Embora a farsa da causa da morte tenha sido desmascarada, ninguém nunca foi responsabilizado criminalmente pelo crime.

— Nem o nome dos assassinos nós temos — afirma Clarice, que admite ser uma situação “dolorida”.

— Vai ser muito duro reconstruir essa história outra vez. Mas entendo que o Vlado é um ícone e que a admissão de culpa do estado pode puxar uma fila para julgamento de outros casos similares — diz.

O Brasil, no entanto, pretende desmontar a tese de Clarice e de seus defensores de que cabe responsabilização criminal pelo episódio, acontecido há mais de 40 anos. Para tanto, além da Advocacia Geral da União e do Itamaraty, contará com as palavras do criminalista Alberto Toron, como perito, para tentar convencer a corte de que a Lei da Anistia, aprovada em 1979, impede o país de julgar os torturadores e que, a essa altura, o crime já estaria prescrito.

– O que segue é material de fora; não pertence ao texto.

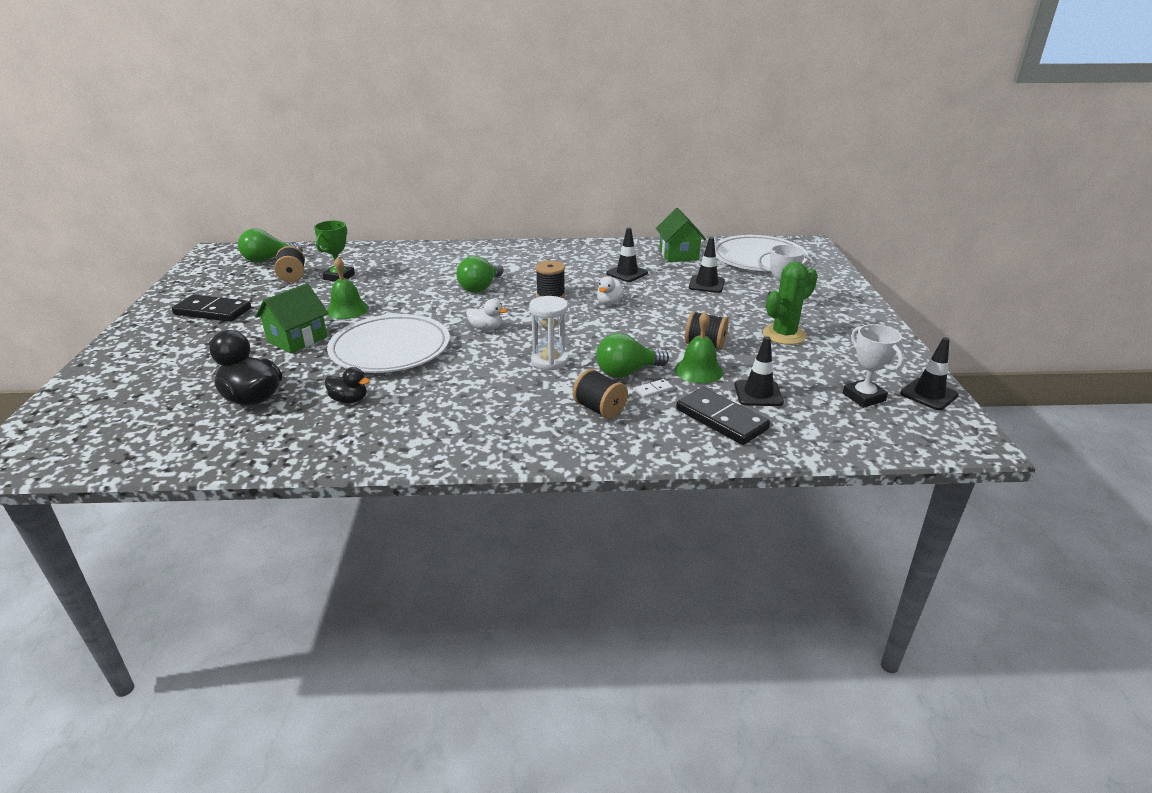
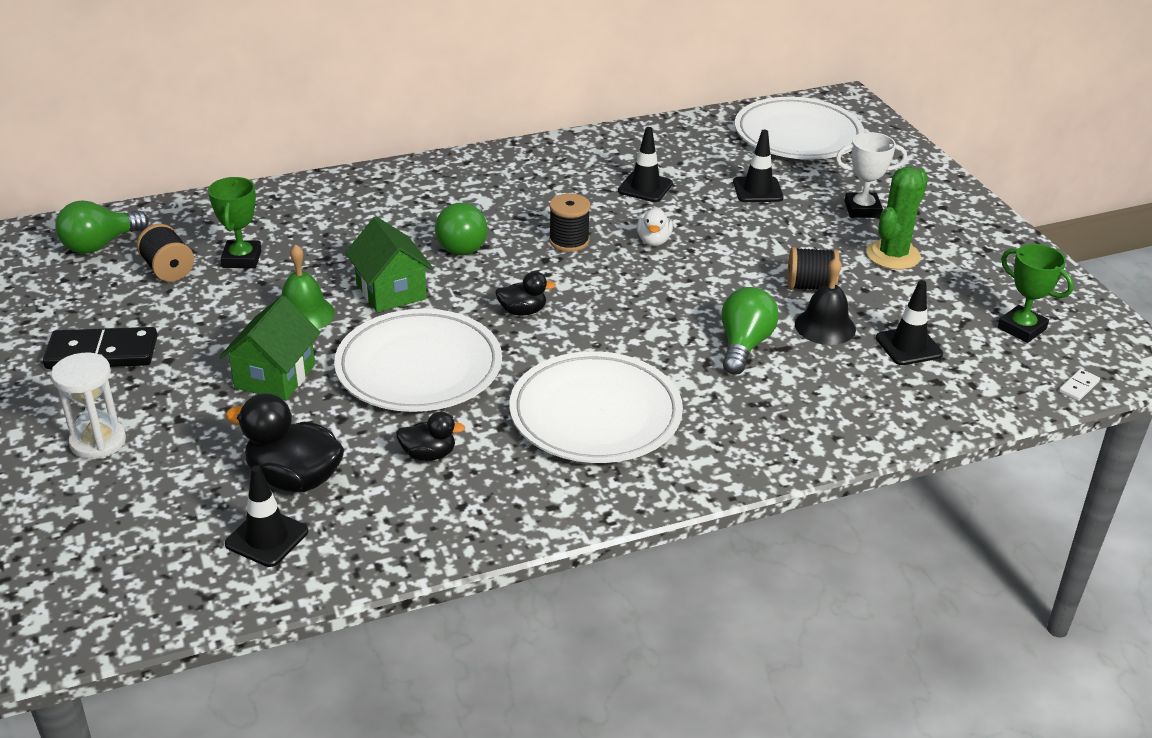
camera: 20 degrees left, 5 degrees up
white duck [466,299,507,331] -> black duck [495,271,556,316]
white hourglass [529,296,568,370] -> white hourglass moved to [51,353,126,459]
black spool [573,369,628,419] -> none
green light bulb [596,333,669,378] -> green light bulb turned 150 degrees clockwise [721,287,779,375]
white domino [635,379,673,398] -> white domino moved to [1059,369,1100,401]
green house [656,208,706,262] -> green house moved to [345,216,434,312]
green bell [675,312,723,383] -> black bell [795,257,856,345]
black domino [676,387,770,445] -> none
white trophy [843,324,904,408] -> green trophy [998,244,1074,343]
black traffic cone [900,337,959,410] -> black traffic cone moved to [225,465,308,567]
none -> white plate [509,351,683,463]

— O Supremo Tribunal Federal já definiu que a Lei da Anistia é constitucional e vale para esses casos — afirma Toron, em referência a impossibilidade de punir torturadores e militantes de esquerda da luta armada por atos praticados naquele período.

Segundo ele, mesmo que o país seja signatário de tratados internacionais que tornam a tortura um crime imprescritível, tais tratados foram assinados depois do fim da ditadura.

— A lei não pode retroagir para complicar a situação do réu — disse.